The data has two peaks, one at 4 and one at 12

You might also have a distribution with no peaks. Here is an example of that:

\[ 12, 29, 18, 14, 22, 28, 5, 24, 6, 10 \]

If we make a dotplot of this data it looks like this:

You might describe this like this:

The data has no peaks

Some people describe peaks as "clusters", but it is also possible to have clustering without a peak.

I think it is better to describe "peaks" as high points in the distribution and "clusters" as data values that are close to each other along the horizontal axis.

You can see an example of clusters that are not peaks below.

9.2.2 Spread

For the spread of the data, one common way to talk about the spread is to look for the "range" it has.

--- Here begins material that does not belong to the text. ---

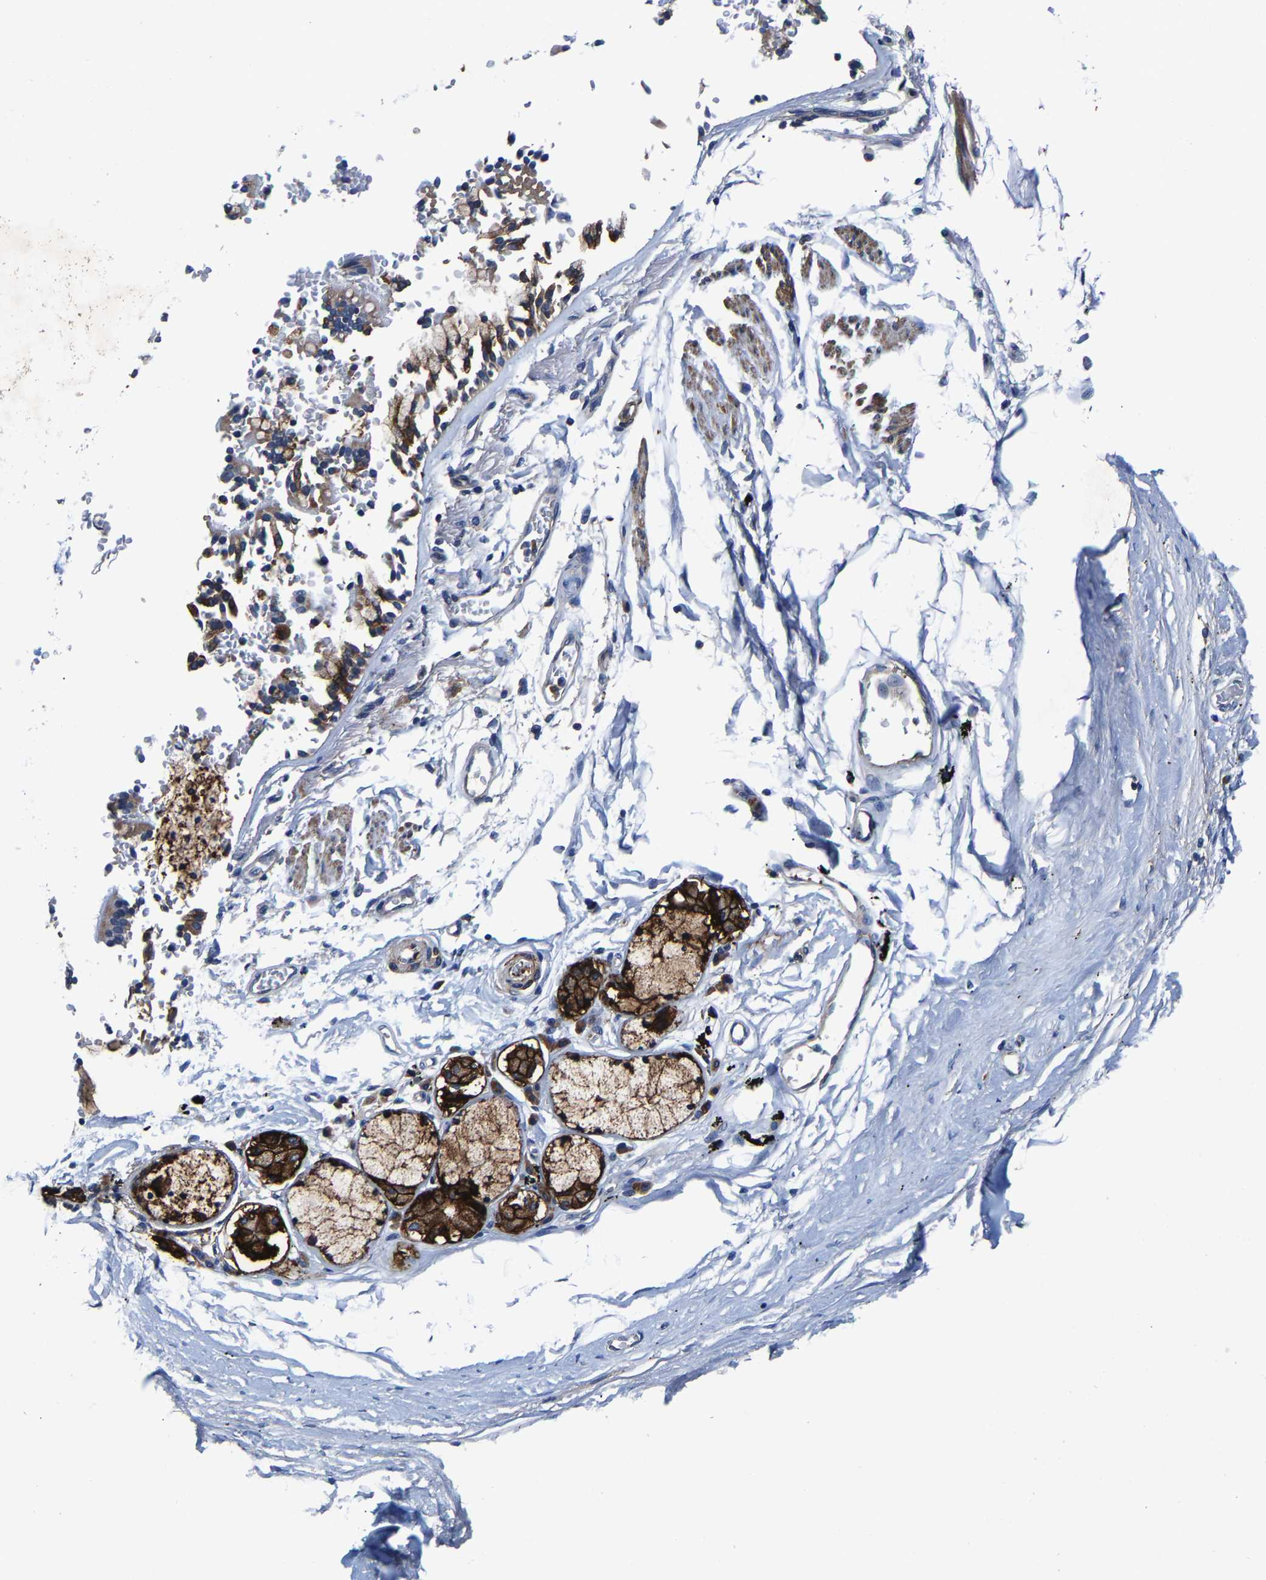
{"staining": {"intensity": "weak", "quantity": ">75%", "location": "cytoplasmic/membranous"}, "tissue": "adipose tissue", "cell_type": "Adipocytes", "image_type": "normal", "snomed": [{"axis": "morphology", "description": "Normal tissue, NOS"}, {"axis": "topography", "description": "Cartilage tissue"}, {"axis": "topography", "description": "Lung"}], "caption": "This photomicrograph demonstrates normal adipose tissue stained with immunohistochemistry (IHC) to label a protein in brown. The cytoplasmic/membranous of adipocytes show weak positivity for the protein. Nuclei are counter-stained blue.", "gene": "SLC12A2", "patient": {"sex": "female", "age": 77}}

The range is from the minimum value to the maximum value.

Here's an example:

\[ 30, 29, 22, 26, 32, 32, 23, 28, 20, 28, 37, 35, 29, 36, 34 \]

If we make a dotplot of this data it looks like this:

You might describe this like this:

The range of this data is from 20 to 37

The range is one part important part of the spread. But it is not all of the story. You might also look for clusters of data as well.

Here is another example of some data:

\[ 3, 12, 11, 13, 14, 25, 26, 27, 45, 46, 44, 52 \]

If we make a dotplot of this data it looks like this:

You might describe this like this:

The data is in three clusters, one at about 13, one about 26, and one at 45.

The range of this data is from 3 to 52, but you would also notice this clustering as well.

9.2.3 Outliers

Finally you might also look for outliers.

Outliers are data values that are far from the others in the data, and do not look typical. Sometimes outliers are errors in the data collection process. Sometimes they are just unusual values that happened.

Below is an example three years of demand data for a product.

Here are the actual values from the last 36 months for this product:

\[ 38, 46, 58, 36, 44, 46, 51, 43, 61, 44, 48, 53, 42, 37, 59, 27, 52, 45, 53, 48, 62, 35, 58, 61, 45, 25, 49, 40, 51, 47, 51, 48, 54, 43, 39, 40 \]

Of course we are interested in whether there is some months where demand was very low or some months where the demand was vary high.

We could just look at the numbers above, but it is nice to see this as a graph as well too. So lets look at a dotplot of these values:

You might describe this like this:

The data has a couple of outliers at 25 and 27

Most of the time the demand for this product was roughly between 34 and 54 but there were some outliers. You might be tempted to ask what happened for those months where the demand was 25 or 27.

Also there are a couple of clusters of high values as well around 58 and 62.

These might not be considered outliers but you would definitely like to understand what is happening there as well.